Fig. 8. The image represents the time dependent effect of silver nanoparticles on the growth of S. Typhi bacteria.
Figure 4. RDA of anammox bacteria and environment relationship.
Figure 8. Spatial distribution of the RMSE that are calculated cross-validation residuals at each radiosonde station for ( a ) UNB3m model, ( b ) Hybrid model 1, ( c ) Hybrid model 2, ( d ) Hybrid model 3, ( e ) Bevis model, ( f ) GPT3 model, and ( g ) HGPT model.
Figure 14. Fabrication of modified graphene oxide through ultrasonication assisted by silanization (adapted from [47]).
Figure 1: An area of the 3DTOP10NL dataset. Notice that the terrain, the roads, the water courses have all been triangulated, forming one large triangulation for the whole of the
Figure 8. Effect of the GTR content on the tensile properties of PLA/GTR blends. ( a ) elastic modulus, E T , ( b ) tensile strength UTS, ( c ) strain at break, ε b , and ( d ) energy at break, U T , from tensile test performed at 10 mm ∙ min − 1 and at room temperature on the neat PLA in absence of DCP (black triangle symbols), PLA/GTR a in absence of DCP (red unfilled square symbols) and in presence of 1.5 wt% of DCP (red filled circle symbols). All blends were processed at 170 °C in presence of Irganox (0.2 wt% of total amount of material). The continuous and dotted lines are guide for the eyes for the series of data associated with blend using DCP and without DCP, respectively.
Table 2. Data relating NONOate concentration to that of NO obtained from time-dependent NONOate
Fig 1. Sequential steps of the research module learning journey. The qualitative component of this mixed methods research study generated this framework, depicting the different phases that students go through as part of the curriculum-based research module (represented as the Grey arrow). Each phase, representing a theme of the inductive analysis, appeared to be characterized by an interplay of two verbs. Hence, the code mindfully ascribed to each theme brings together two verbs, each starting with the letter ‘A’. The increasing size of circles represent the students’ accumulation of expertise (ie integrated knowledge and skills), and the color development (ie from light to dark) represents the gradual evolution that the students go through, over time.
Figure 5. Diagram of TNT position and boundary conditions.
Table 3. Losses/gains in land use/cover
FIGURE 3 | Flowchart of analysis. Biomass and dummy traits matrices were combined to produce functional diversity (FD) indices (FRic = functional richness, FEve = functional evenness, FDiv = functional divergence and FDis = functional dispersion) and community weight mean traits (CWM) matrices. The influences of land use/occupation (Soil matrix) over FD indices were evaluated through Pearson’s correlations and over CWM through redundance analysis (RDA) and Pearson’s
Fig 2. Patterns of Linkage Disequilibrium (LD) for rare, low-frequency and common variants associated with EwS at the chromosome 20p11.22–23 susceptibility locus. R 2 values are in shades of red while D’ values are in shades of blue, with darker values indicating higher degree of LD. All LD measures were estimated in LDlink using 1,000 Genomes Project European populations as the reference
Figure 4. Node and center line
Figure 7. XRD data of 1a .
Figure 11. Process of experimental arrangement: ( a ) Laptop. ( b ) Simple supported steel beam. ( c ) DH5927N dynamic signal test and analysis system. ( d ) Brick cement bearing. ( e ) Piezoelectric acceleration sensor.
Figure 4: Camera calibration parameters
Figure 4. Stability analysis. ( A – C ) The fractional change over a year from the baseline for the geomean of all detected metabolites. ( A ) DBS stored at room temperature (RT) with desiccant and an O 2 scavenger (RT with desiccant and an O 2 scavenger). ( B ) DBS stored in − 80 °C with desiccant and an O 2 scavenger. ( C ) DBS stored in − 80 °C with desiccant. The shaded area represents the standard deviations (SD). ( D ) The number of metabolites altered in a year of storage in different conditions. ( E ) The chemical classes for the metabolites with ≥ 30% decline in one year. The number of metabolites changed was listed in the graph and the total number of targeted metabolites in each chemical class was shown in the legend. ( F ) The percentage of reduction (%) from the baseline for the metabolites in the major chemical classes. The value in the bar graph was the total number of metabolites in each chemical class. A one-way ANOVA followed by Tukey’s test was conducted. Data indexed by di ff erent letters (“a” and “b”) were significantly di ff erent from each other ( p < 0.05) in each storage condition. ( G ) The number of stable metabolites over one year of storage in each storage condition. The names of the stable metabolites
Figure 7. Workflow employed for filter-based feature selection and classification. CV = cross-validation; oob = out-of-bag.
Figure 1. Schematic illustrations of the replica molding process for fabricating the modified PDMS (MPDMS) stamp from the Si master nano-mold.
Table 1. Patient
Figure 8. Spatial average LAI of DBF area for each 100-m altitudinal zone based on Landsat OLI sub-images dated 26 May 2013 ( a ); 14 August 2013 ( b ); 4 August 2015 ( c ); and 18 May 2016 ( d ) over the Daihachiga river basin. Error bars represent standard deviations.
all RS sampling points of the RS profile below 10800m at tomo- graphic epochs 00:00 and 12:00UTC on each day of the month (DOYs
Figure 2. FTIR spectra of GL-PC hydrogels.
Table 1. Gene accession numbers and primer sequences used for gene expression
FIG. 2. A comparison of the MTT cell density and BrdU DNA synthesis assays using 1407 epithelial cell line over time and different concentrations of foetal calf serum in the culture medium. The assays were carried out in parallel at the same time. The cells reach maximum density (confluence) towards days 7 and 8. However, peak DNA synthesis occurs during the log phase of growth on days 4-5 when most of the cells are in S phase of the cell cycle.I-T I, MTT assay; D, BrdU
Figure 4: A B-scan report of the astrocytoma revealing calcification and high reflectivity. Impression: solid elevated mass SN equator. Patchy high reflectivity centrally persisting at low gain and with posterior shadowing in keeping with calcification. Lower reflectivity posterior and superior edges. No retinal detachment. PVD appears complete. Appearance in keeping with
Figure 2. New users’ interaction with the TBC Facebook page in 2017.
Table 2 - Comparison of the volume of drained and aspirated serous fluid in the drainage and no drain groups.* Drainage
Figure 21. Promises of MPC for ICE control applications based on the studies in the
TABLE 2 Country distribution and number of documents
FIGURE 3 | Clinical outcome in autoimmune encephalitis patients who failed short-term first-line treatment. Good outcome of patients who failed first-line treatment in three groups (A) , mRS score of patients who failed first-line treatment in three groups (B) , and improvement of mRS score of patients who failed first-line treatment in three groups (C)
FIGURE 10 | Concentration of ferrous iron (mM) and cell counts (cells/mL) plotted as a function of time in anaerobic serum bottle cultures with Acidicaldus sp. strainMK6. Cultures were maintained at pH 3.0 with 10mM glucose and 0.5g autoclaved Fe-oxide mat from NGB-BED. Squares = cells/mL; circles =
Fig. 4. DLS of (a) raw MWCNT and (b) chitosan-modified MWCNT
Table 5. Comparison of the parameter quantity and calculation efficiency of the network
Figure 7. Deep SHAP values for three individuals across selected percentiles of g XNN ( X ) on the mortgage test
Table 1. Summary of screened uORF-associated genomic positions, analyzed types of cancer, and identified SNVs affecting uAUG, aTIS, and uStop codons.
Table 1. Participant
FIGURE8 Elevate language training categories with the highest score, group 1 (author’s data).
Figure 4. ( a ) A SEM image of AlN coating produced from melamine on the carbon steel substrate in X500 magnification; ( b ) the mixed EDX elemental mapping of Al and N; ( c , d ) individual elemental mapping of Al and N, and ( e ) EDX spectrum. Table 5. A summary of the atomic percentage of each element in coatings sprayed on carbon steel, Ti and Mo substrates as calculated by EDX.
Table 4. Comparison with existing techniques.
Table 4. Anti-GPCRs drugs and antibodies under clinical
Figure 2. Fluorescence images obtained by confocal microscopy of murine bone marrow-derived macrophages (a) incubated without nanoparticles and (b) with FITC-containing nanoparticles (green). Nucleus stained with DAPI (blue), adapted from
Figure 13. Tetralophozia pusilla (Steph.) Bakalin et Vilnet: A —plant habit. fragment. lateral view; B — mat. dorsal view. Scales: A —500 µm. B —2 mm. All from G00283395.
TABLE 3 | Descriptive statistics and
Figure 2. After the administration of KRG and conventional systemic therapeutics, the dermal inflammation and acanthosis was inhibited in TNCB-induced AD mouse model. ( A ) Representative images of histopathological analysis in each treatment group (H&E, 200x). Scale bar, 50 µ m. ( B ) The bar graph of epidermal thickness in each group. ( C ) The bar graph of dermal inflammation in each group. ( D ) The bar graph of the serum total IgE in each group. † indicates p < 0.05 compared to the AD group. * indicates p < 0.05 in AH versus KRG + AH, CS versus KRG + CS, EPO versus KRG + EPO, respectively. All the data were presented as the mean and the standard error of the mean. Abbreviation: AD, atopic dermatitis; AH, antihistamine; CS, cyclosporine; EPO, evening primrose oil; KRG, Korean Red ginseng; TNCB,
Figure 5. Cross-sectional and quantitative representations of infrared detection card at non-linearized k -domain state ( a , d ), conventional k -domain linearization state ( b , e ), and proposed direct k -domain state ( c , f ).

------

▸ Directions
Only the lines above from the one with "FIGURE8 Elevate language" through the one with "Figure 2. Fluorescence" should be duplicated, character for character.

▸ Output of the task
FIGURE8 Elevate language training categories with the highest score, group 1 (author’s data).
Figure 4. ( a ) A SEM image of AlN coating produced from melamine on the carbon steel substrate in X500 magnification; ( b ) the mixed EDX elemental mapping of Al and N; ( c , d ) individual elemental mapping of Al and N, and ( e ) EDX spectrum. Table 5. A summary of the atomic percentage of each element in coatings sprayed on carbon steel, Ti and Mo substrates as calculated by EDX.
Table 4. Comparison with existing techniques.
Table 4. Anti-GPCRs drugs and antibodies under clinical
Figure 2. Fluorescence images obtained by confocal microscopy of murine bone marrow-derived macrophages (a) incubated without nanoparticles and (b) with FITC-containing nanoparticles (green). Nucleus stained with DAPI (blue), adapted from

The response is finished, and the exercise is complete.